▸ **TAREFA**
Reproduza sem qualquer alteração o trecho da notícia sobre o julgamento de Fernando Valente que começa com as palavras "O Ministério Público" e termina em "declarações aos jornalistas.".

MP pede pena máxima para Fernando Valente
A defesa acusou inspetores da Polícia Judiciária de torturarem uma testemunha, acusação que o advogado de defesa de Mónica diz não constar no depoimento.
Decorreram esta quarta-feira as alegações finais do julgamento de Fernando Valente, que está acusado de crimes de homicídio qualificado, aborto e profanação de cadáver de Mónica Silva.
Durante as alegações, que decorreram durante toda a manhã, foram vividos momentos de tensão.
O Ministério Público (MP) deu pena máxima - 25 anos - para o suspeito. O advogado de defesa de Fernando Valente diz que a acusação está assente em suposições e que houve falta de contraditório da comunicação social. No entanto, o próprio advogado não prestou declarações aos jornalistas.
A defesa acusa ainda inspetores da Polícia Judiciária de torturarem uma testemunha, acusação que o advogado de defesa de Mónica diz não constar no depoimento.
Alega ainda provas manipuladas e pede a absolvição de Fernando Valente. O MP diz que as provas são suficientes e a defesa de Mónica pede também os 25 anos de prisão.
Pela primeira vez, a sessão do caso foi aberta ao público. Nas alegações finais estiveram presentes alguns familiares da vítima, mas nenhum do agressor, que entrou e saiu sozinho do tribunal. O arguido pediu a palavra e voltou a garantir inocência perante o coletivo de juízes e os quatro jurados.
A leitura do acordão está marcada para o dia 8 de julho, no Tribunal de Aveiro.

▸ **DADOS DE ORIGEM**
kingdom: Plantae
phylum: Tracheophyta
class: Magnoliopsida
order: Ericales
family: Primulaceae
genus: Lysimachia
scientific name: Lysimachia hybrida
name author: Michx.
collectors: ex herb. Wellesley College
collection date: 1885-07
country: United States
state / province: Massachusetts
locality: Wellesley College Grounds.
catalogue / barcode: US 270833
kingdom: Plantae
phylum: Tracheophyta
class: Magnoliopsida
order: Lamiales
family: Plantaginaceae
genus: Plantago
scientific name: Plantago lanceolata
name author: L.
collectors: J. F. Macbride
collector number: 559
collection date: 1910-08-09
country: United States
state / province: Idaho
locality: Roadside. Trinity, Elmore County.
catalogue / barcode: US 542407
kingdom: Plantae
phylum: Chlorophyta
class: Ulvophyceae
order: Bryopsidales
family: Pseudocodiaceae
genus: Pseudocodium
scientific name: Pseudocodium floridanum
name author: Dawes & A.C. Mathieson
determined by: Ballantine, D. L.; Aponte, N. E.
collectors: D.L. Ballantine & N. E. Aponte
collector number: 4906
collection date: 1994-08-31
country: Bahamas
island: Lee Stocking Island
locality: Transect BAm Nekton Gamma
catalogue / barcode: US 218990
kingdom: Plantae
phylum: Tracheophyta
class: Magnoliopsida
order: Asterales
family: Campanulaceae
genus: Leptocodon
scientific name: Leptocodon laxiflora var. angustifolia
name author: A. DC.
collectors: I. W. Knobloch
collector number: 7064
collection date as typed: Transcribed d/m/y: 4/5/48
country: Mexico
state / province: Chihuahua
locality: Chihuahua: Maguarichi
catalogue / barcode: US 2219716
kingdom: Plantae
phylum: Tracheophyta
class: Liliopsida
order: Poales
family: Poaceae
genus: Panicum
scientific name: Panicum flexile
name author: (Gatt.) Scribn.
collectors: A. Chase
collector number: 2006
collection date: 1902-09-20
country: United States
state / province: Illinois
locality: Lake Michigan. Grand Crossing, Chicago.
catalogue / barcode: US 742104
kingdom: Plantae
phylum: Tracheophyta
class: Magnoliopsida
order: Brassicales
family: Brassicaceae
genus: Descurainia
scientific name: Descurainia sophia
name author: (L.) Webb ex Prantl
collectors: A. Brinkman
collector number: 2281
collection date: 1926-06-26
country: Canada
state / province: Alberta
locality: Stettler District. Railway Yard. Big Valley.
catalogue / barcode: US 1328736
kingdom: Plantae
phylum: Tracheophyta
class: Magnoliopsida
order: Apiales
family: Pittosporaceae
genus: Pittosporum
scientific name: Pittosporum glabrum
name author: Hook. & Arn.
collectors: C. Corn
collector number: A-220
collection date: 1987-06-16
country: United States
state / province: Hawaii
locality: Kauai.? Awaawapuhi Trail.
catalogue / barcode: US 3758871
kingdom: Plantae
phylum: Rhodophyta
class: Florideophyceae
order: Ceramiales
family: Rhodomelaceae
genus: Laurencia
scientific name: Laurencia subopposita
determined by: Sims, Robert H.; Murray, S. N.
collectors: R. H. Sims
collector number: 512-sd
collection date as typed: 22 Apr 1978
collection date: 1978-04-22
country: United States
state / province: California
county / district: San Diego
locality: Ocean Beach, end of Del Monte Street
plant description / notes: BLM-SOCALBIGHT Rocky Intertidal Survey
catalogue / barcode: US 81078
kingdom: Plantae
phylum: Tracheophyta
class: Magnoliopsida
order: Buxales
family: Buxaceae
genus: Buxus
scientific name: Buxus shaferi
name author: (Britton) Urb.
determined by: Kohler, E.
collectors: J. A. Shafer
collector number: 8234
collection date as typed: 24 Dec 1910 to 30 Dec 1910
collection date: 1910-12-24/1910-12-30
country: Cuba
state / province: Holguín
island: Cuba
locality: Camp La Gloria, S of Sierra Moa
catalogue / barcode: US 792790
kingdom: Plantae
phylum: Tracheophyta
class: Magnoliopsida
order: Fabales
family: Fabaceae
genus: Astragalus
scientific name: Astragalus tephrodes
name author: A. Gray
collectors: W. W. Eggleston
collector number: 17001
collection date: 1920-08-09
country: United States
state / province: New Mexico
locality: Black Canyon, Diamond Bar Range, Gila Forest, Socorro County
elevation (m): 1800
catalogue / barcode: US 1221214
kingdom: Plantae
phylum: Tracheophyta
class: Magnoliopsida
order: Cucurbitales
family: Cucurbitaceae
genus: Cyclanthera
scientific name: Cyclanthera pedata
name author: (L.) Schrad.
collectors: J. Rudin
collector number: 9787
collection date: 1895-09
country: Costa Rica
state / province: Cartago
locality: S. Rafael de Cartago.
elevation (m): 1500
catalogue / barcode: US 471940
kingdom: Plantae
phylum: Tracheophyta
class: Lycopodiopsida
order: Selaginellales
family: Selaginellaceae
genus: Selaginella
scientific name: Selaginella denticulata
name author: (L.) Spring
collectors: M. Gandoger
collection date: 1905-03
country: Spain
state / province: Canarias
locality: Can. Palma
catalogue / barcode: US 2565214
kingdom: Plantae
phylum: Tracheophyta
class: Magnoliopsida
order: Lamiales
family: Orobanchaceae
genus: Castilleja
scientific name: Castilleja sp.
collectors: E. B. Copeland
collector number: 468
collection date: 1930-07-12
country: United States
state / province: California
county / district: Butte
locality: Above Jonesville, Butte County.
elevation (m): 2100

▸ **RESPOSTA**
O Ministério Público (MP) deu pena máxima - 25 anos - para o suspeito. O advogado de defesa de Fernando Valente diz que a acusação está assente em suposições e que houve falta de contraditório da comunicação social. No entanto, o próprio advogado não prestou declarações aos jornalistas.